┌─ DATA SUPPLIED
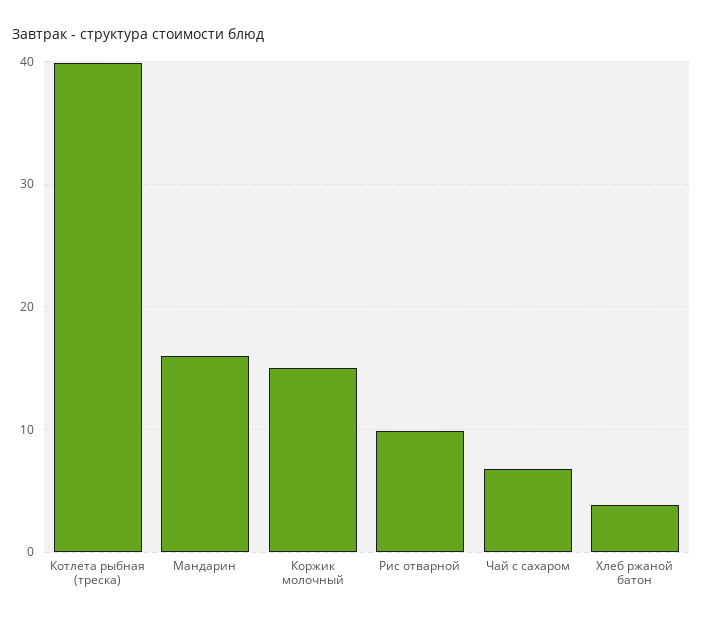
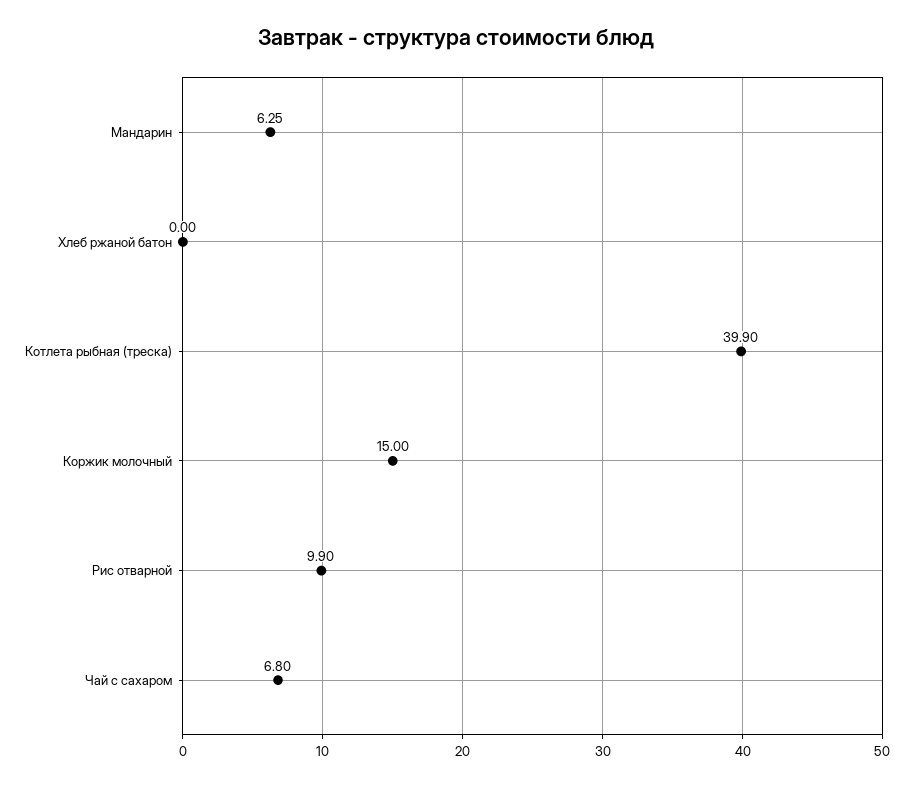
Мандарин: 16 -> 6.25
Хлеб ржаной батон: 4 -> 0

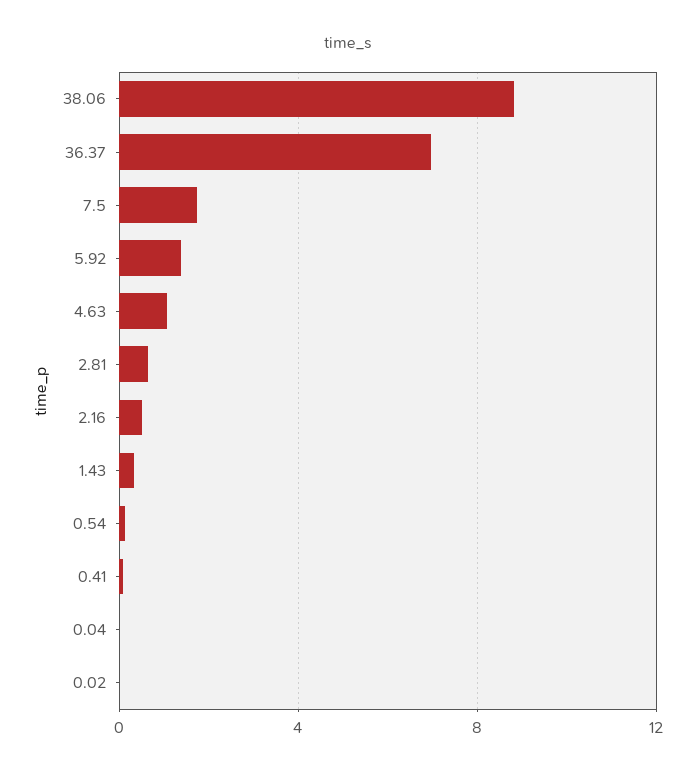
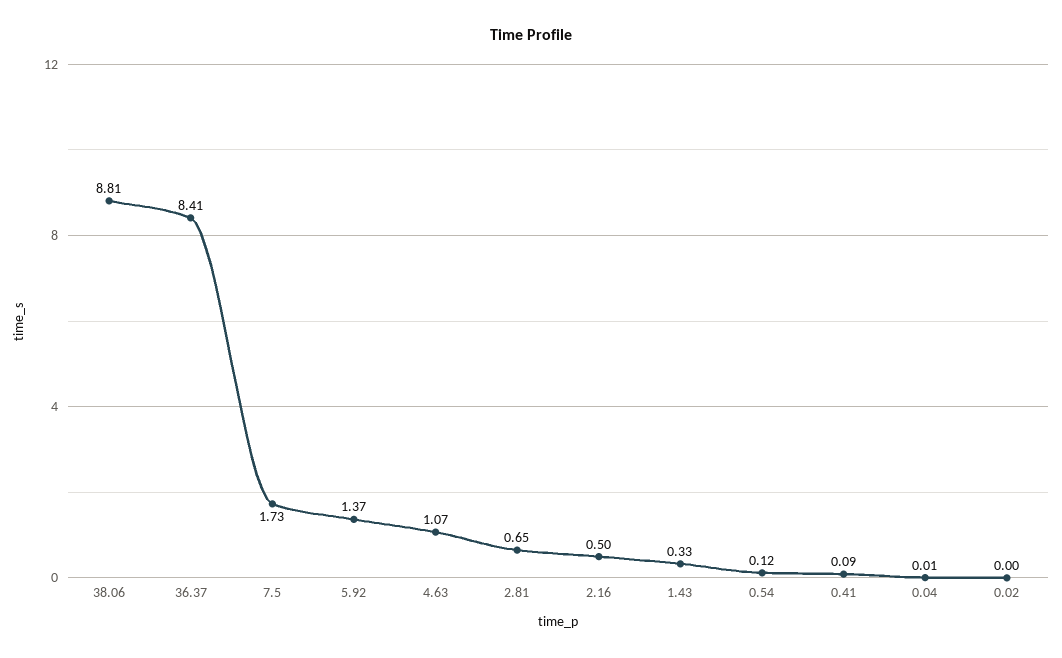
36.37: 7 -> 8.41

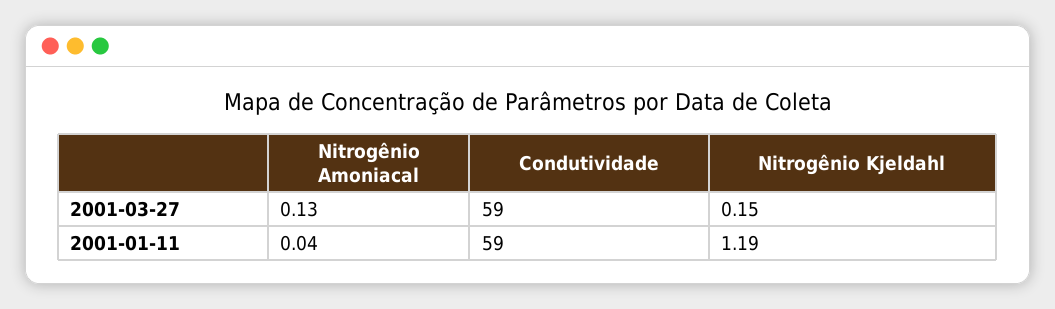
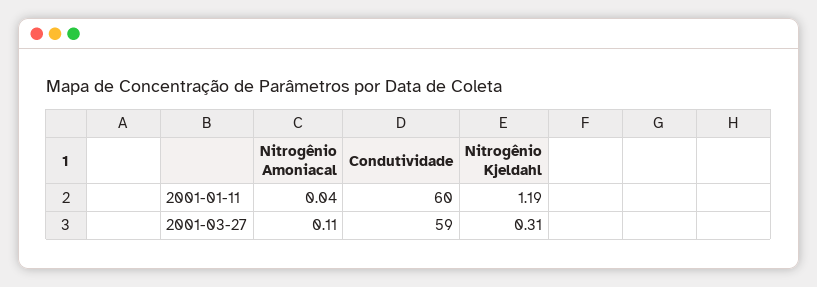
Nitrogênio Amoniacal, 2001-03-27: 0.13 -> 0.11
Nitrogênio Kjeldahl, 2001-03-27: 0.15 -> 0.31
Condutividade, 2001-01-11: 59 -> 60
└─
=== TASK DESCRIPTION ===
Where in the records does the word "Nitrogênio" appear? Copy each line that holds it.

=== EXERCISE ANSWER ===
Nitrogênio Amoniacal, 2001-03-27: 0.13 -> 0.11
Nitrogênio Kjeldahl, 2001-03-27: 0.15 -> 0.31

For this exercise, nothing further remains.